Transfer Learning

You can never understand one language until you understand at least two.

This statement by the English writer, Geoffrey Willans, feels intuitive to anyone who has studied a second language. The idea is that learning to speak a foreign language inescapably conveys deeper understanding of one’s native language. Goethe, in fact, found this such a powerful concept that he felt moved to make a similar, but more extreme, assertion:

He who does not know foreign languages does not know anything about his own.

As compelling as this may be, what is perhaps surprising is that the essence of this idea—that learning or improvement in one skill or mental function can positively influence another one—is present not only in human intelligence, but also in machine intelligence. The effect is called transfer learning, and besides being an area of fundamental research in machine learning, it has potentially wide-ranging practical applications.

Today, the field of machine learning, which is the scientific study of algorithms whose capabilities improve with experience, has been making startling advances. Some of these advances have led to computing systems that are competent in skills that are associated with human intelligence, sometimes to levels that not only approach man’s capabilities but, in some cases, exceeds it. This includes, for example, the ability to understand, process, and even translate languages. In recent years, much of the research in machine learning has focused on the algorithmic concept of deep neural networks, or DNNs, which learn essentially by inferring patterns—often patterns of remarkable complexity—from large amounts of data.

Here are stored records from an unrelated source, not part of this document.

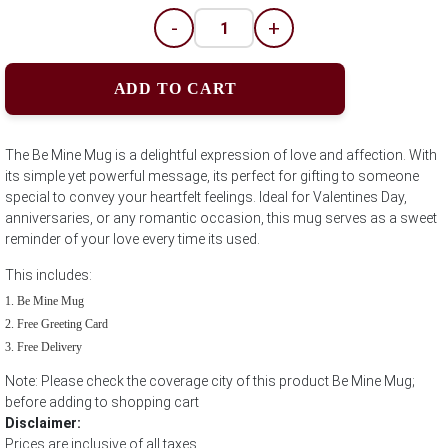
-
+
ADD TO CART
The Be Mine Mug is a delightful expression of love and affection. With
its simple yet powerful message, its perfect for gifting to someone
special to convey your heartfelt feelings. Ideal for Valentines Day,
anniversaries, or any romantic occasion, this mug serves as a sweet
reminder of your love every time its used.
This includes:
Be Mine Mug
Free Greeting Card
Free Delivery
Note: Please check the coverage city of this product Be Mine Mug;
before adding to shopping cart
Disclaimer:
Prices are inclusive of all taxes.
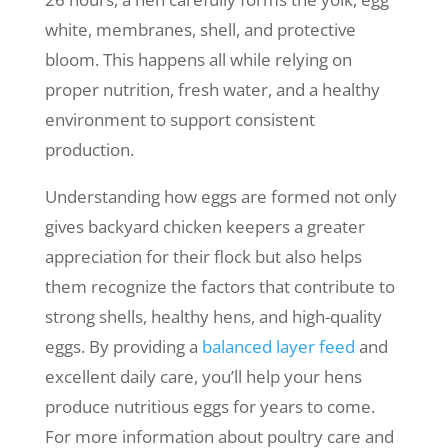
white, membranes, shell, and protective
bloom. This happens all while relying on
proper nutrition, fresh water, and a healthy
environment to support consistent
production.
Understanding how eggs are formed not only
gives backyard chicken keepers a greater
appreciation for their flock but also helps
them recognize the factors that contribute to
strong shells, healthy hens, and high-quality
eggs. By providing a
balanced layer feed
and
excellent daily care, you’ll help your hens
produce nutritious eggs for years to come.
For more information about poultry care and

For example, a DNN-based machine can be fed many thousands of snippets of recorded English utterances, each one paired with its text transcription, and from this discern the patterns of correlation between the speech recordings and the paired transcriptions. These inferred correlation patterns get precise enough that, eventually, the system can “understand” English speech. In fact, today’s DNNs are so good that, when given enough training examples and a powerful enough computer, they can listen to a person speaking and make fewer transcription errors than would any human.

What may be surprising to some is that computerized learning machines exhibit transfer learning. For example, let’s consider an experiment involving two machine-learning systems, which for the sake of simplicity we’ll refer to as machines A and B. Machine A uses a brand-new DNN, whereas machine B uses a DNN that has been trained previously to understand English. Now, suppose we train both A and B on identical sets of recorded Mandarin utterances, along with their transcriptions. What happens? Remarkably, machine B (the previously English-trained one) ends up with better Mandarin capabilities than machine A. In effect, the system’s prior training on English ends up transferring capabilities to the related task of understanding Mandarin.

But there is an even more astonishing outcome of this experiment. Machine B not only ends up better on Mandarin, but B’s ability to understand English is also improved! It seems that Willans and Goethe were onto something—learning a second language enables deeper learning about both languages, even for a machine.

The idea of transfer learning is still the subject of basic research, and as such, many fundamental questions remain open. For example, not all “transfers” are useful because, at a minimum, for transfer to work well, there appears to be a need for the learned tasks to be “related” in ways that still elude precise definition or scientific analysis. There are connections to related concepts in other fields, such as cognitive science and learning theory, still to be elucidated. And while it is intellectually dangerous for any computer scientist to engage in “anthropomorphizing” computer systems, we cannot avoid acknowledging that transfer learning creates a powerful, alluring analogy between learning in humans and machines; surely, if general artificial intelligence is ever to become real, transfer learning would seem likely to be one of the fundamental factors in its creation. For the more philosophically minded, formal models of transfer learning may contribute to new insights and taxonomies for knowledge and knowledge transfer.

There is also exceptionally high potential for applications of transfer learning. So much of the practical value of machine learning, for example in search and information retrieval, has traditionally focused on systems that learn from the massive datasets and people available on the World-Wide Web. But what can web-trained systems learn about smaller communities, organizations, or even individuals? Can we foresee a future where intelligent machines are able to learn useful tasks that are highly specialized to a specific individual or small organization? Transfer learning opens the possibility that all the intelligence of the web can form the foundation of machine-learned systems, from which more individualized intelligence is learned, through transfer learning. Achieving this would amount to another step towards the democratization of machine intelligence.